Companies that go out of business hurt more than the owners - they hurt the employees, the community, the state (which has to care for the employees let go), etc.


That is unfortunate, but it is good for society to have rapid turnover of unprofitable businesses. The employees will be fine and get new jobs. When one company goes under, they will go to another. You don't work for a company, you work for an industry, and unless the layoff is due to industry wide issues, you will be fine.


It's bad for society to have rapid turnover full stop. It's disruptive and stressful to the humans involved and can be disastrous for the environment (if a bankrupt company just leaves a bunch of waste behind or already did and can't be sued to cover the cleanup), disastrous for the rest of the economy, local or larger (both their customers and their suppliers are affected), and causes a huge amount of wasted time and resources that should be avoided where possible.

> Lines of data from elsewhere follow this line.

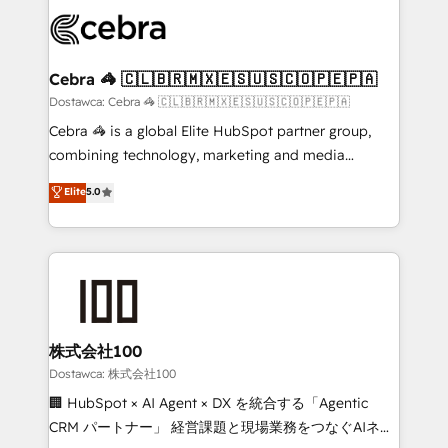
Accredited HubSpot Partner, ensuring smooth setup
wowing your customers. Let’s make HubSpot work
tailored to your GTM motion. 🔹 Migrations:
smarter for you!
Accredited HubSpot Partner, ensuring migration
from other CRMs to HubSpot without data loss or
Cebra 🦓 🇨🇱🇧🇷🇲🇽🇪🇸🇺🇸🇨🇴🇵🇪🇵🇦
downtime. 🔹 RevOps Strategy: Align teams,
Dostawca: Cebra 🦓 🇨🇱🇧🇷🇲🇽🇪🇸🇺🇸🇨🇴🇵🇪🇵🇦
processes, and data to drive revenue efficiency. 🔹
Cebra 🦓 is a global Elite HubSpot partner group,
Integrations: Connect HubSpot with your tech stack
combining technology, marketing and media
for better adoption. 🔹 Custom Solutions: Build
expertise across Latin America and Southern
Elite
5.0
tailored apps, workflows, and configurations. We are
Europe, with teams across 7 countries. Born in Chile,
SOC 2 Type II and ISO 27001 certified, reinforcing
we combine local insight with international reach to
our commitment to data security and compliance. At
help businesses grow through technology, creativity,
OneMetric, we help revenue teams focus on the
AI and strategy. For over 12 years, we’ve delivered
OneMetric that matters most: revenue.
500+ HubSpot implementations, building end-to-
end solutions that integrate CRM, AI automation,
inbound and loop marketing, content, and digital
株式会社100
creativity. Our multicultural team works in Spanish,
Dostawca: 株式会社100
Portuguese, and English to design scalable strategies
🏢 HubSpot × AI Agent × DX を統合する「Agentic
that drive measurable growth. 🌎 Highlights: • 10+
CRM パートナー」 経営課題と現場業務をつなぐAIネイ
years as a HubSpot partner. • 2023 Impact Awards: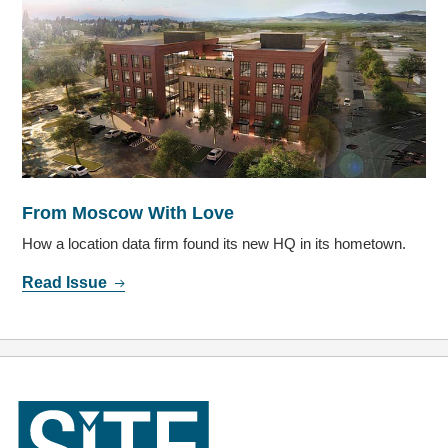
From Moscow With Love
How a location data firm found its new HQ in its hometown.
Read Issue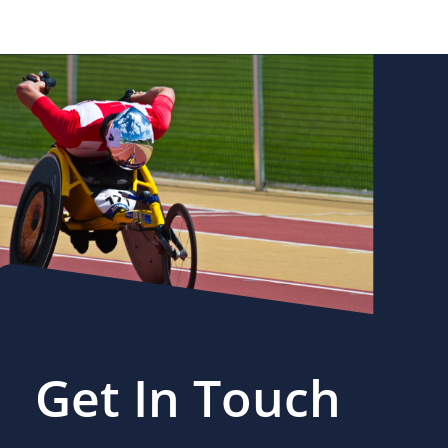
Get In Touch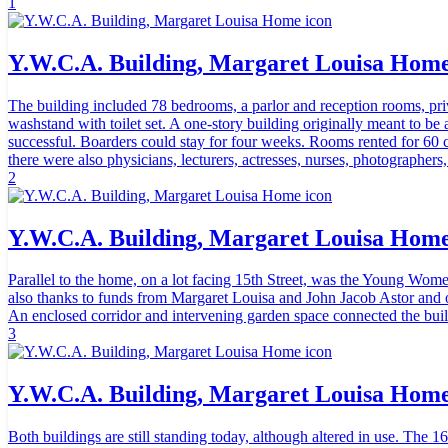
1
Y.W.C.A. Building, Margaret Louisa Hom
The building included 78 bedrooms, a parlor and reception rooms, priv
washstand with toilet set. A one-story building originally meant to be 
successful. Boarders could stay for four weeks. Rooms rented for 60 
there were also physicians, lecturers, actresses, nurses, photographers
2
Y.W.C.A. Building, Margaret Louisa Hom
Parallel to the home, on a lot facing 15th Street, was the Young Wom
also thanks to funds from Margaret Louisa and John Jacob Astor and o
An enclosed corridor and intervening garden space connected the buil
3
Y.W.C.A. Building, Margaret Louisa Hom
Both buildings are still standing today, although altered in use. T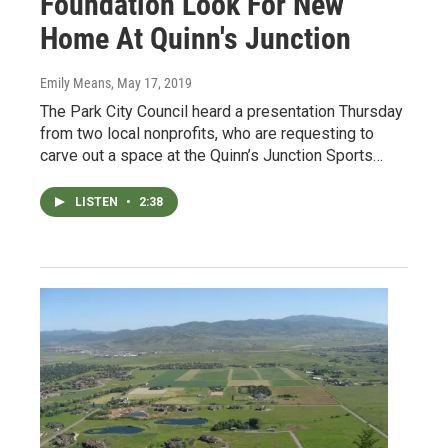
Foundation Look For New
Home At Quinn's Junction
Emily Means
, May 17, 2019
The Park City Council heard a presentation Thursday
from two local nonprofits, who are requesting to
carve out a space at the Quinn’s Junction Sports…
LISTEN
•
2:38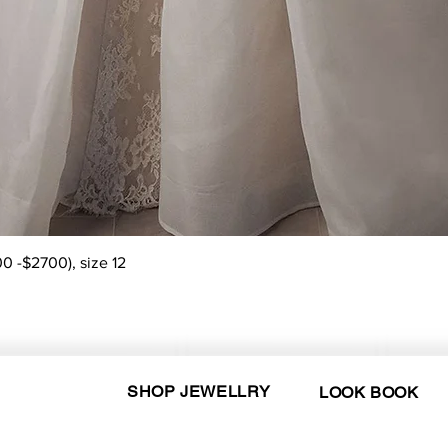
Quick View
0 -$2700), size 12
SHOP JEWELLRY
LOOK BOOK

We've learned that businesses are lazy, cheap, and untrustworthy, and will lie, steal, cheat, and abuse everything unless you write strong rules and enforce them regularly. It's in society's best interests to incentivize running good businesses, not creating messes and declaring bankruptcy.


The last damn thing I ever want is some centrally planned hell with some worthless bureaucrat telling me how to run my business when he has no idea how. This is a competition. Sink or swim. And if you can't swim you should be out of the game.